__WHAT THE TASK REQUIRES__: Below are the entries; output exactly the lines from the one containing "cutting board: none [60,313,169,342]" through the final line, inclusive.

__EXERCISE INPUT__:
^^^^^^^^^^^^^^^^

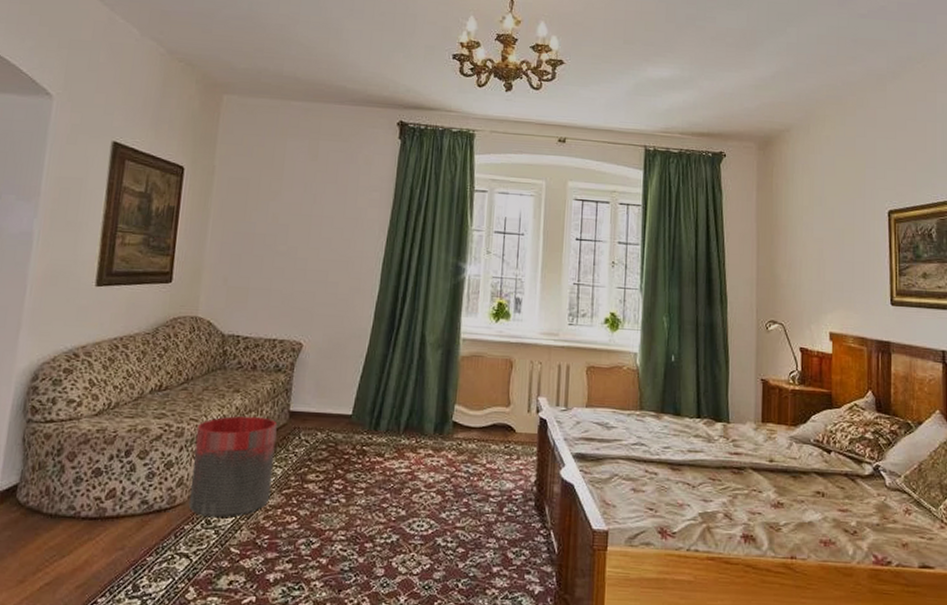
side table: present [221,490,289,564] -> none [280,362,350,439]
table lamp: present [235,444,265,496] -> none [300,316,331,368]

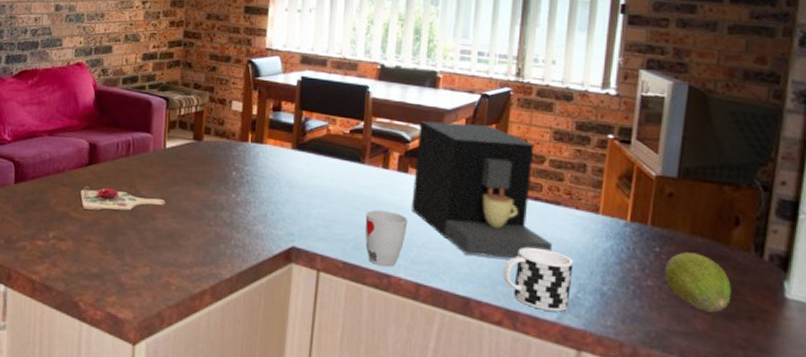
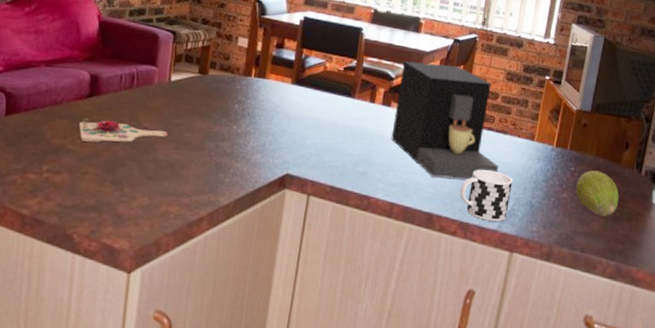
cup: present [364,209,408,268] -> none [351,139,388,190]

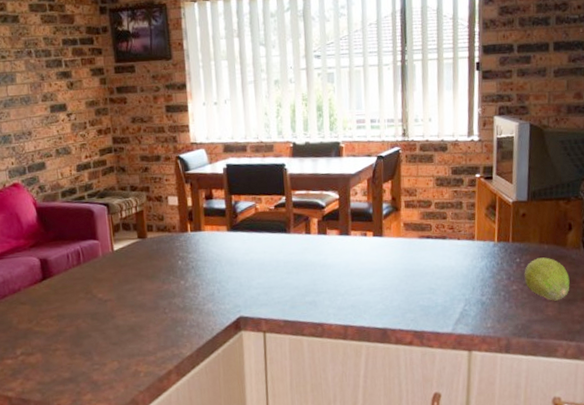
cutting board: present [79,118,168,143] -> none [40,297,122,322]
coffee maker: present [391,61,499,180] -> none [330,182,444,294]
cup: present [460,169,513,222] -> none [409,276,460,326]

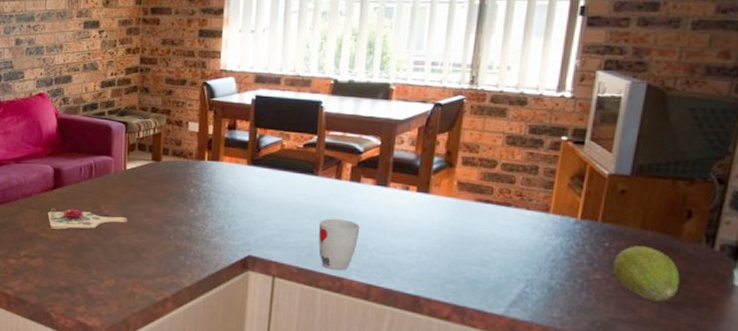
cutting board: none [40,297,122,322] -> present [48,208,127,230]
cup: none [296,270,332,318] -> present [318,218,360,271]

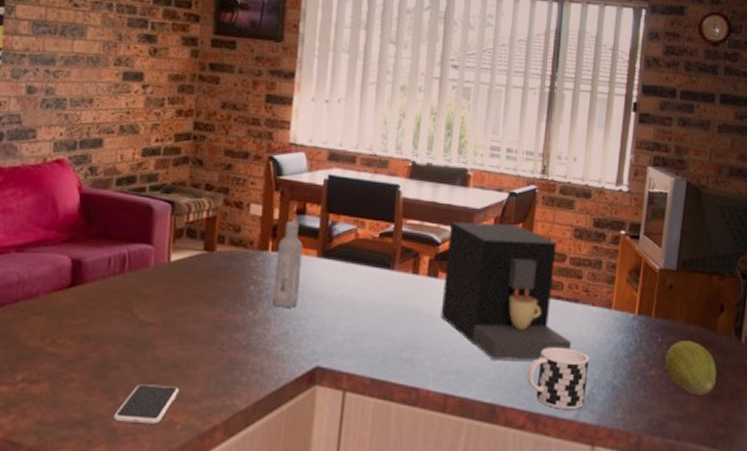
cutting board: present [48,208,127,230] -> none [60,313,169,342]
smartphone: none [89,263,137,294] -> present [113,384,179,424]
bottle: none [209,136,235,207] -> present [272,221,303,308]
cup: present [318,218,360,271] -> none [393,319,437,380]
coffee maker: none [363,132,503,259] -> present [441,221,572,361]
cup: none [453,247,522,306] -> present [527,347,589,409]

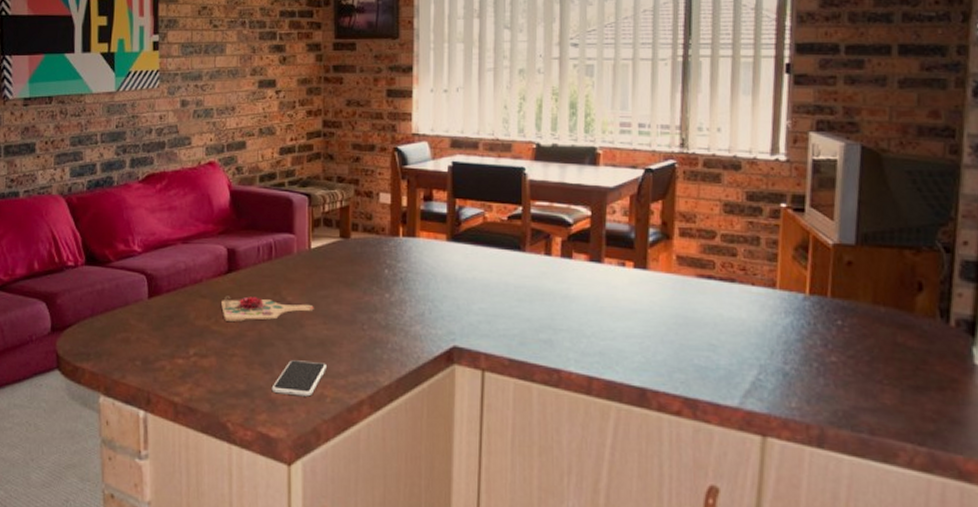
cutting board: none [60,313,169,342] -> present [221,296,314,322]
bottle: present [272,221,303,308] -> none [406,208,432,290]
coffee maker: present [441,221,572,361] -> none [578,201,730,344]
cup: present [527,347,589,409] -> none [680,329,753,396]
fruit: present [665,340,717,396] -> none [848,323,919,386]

^^^^^^^^^^^^^^^^

__SOLUTION FOR THIS PROBLEM__:
cutting board: none [60,313,169,342] -> present [221,296,314,322]
bottle: present [272,221,303,308] -> none [406,208,432,290]
coffee maker: present [441,221,572,361] -> none [578,201,730,344]
cup: present [527,347,589,409] -> none [680,329,753,396]
fruit: present [665,340,717,396] -> none [848,323,919,386]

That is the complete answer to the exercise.